• **Given passage**
----
As we have seen, the parameters \(\mu\) and \(\sigma\) have multiple interpretations. From a probabilistic point-of-view, they are the mean \(\mu=E(X)\) and the standard deviation \(\sigma=\sqrt{\text{var}(X)}\). From a purely geometric point-of-view, they control the shape of the density curve. \(\mu\) is the location of the peak, and \(\sigma\) controls how far the inflection points are from \(\mu\). You worked that out on Problem Set 0.
#| '!! shinylive warning !!': |
#| shinylive does not work in self-contained HTML documents.
#| Please set `embed-resources: false` in your metadata.
#| standalone: true
#| viewerHeight: 700
library(shiny)
ui <- fluidPage(
titlePanel("Normal distribution CDF and PDF"),
sidebarLayout(
sidebarPanel(
sliderInput("mu", "Mean (μ):",
min = -5, max = 5, value = 0, step = 0.1),
sliderInput("sigma", "Standard Deviation (σ):",
min = 0.5, max = 3, value = 1, step = 0.1)
),
mainPanel(
plotOutput("distPlot", height = "600px")
)
)
)
server <- function(input, output) {
output$distPlot <- renderPlot({
mu <- input$mu
sigma <- input$sigma
# Fixed x range
x <- seq(-10, 10, length.out = 1000)
# Compute values
pdf_vals <- dnorm(x, mean = mu, sd = sigma)
cdf_vals <- pnorm(x, mean = mu, sd = sigma)
# Inflection points at mu ± sigma
inflect_left <- mu - sigma
inflect_right <- mu + sigma
# Fixed y limits
pdf_ylim <- c(0, 0.8)
par(mfrow = c(2, 1), mar = c(4, 4, 2, 1))
# --- CDF Plot ---
plot(x, cdf_vals, type = "l", lwd = 2, col = "blue",
xlim = c(-10, 10), ylim = c(0, 1),
main = "Cumulative Distribution Function (CDF)",
xlab = "", ylab = "F(x)")
abline(h = c(0, 1), col = "gray80", lty = 2)
abline(v = mu, col = "gray60", lty = 3)
# --- PDF Plot ---
plot(x, pdf_vals, type = "l", lwd = 2, col = "darkred",
xlim = c(-10, 10), ylim = pdf_ylim,
main = "Probability Density Function (PDF)",
xlab = "x", ylab = "f(x)")
# Vertical lines at mean and inflection points
abline(v = mu, col = "gray60", lty = 3)
abline(v = c(inflect_left, inflect_right), col = "gray70", lty = 2)
----
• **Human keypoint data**
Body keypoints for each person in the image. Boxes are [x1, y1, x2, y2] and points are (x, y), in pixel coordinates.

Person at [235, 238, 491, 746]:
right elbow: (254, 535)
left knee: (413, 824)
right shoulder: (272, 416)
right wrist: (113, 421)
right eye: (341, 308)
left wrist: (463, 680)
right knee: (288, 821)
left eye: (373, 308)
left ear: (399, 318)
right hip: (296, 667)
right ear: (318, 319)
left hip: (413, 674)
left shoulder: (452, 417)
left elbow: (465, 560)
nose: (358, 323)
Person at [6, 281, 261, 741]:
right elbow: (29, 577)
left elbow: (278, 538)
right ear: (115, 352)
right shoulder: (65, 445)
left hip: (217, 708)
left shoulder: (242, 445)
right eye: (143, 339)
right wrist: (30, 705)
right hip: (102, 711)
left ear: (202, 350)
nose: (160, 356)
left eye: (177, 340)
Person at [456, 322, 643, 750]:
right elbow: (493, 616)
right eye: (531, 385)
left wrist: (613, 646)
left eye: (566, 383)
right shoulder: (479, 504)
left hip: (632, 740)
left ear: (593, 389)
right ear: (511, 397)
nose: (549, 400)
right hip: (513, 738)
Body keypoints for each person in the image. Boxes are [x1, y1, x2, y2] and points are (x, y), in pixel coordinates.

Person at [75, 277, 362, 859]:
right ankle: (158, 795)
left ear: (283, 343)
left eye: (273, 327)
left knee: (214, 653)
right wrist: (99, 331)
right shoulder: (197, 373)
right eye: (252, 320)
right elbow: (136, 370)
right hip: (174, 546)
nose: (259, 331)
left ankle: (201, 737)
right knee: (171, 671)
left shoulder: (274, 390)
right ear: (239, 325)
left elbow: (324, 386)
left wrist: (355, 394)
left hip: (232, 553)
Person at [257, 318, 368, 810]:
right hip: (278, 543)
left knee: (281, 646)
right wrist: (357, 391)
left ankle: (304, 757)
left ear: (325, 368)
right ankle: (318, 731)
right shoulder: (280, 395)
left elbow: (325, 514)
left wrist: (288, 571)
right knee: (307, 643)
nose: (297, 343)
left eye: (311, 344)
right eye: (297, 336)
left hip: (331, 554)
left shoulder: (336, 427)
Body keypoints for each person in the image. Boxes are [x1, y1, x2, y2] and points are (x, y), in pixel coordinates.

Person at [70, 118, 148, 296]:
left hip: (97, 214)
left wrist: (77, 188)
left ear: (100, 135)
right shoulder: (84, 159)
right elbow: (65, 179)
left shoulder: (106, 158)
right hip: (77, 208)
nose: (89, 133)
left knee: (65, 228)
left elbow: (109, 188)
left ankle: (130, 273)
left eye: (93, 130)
----
• **Activity list**
a - According to the normal distribution text, what does σ control from a purely geometric point of view?
b - List every distinct color name given to col in the code of the normal distribution text.

• **Task-by-task results**
a - σ controls how far the inflection points are from μ.

b - blue, gray80, gray60, darkred, gray70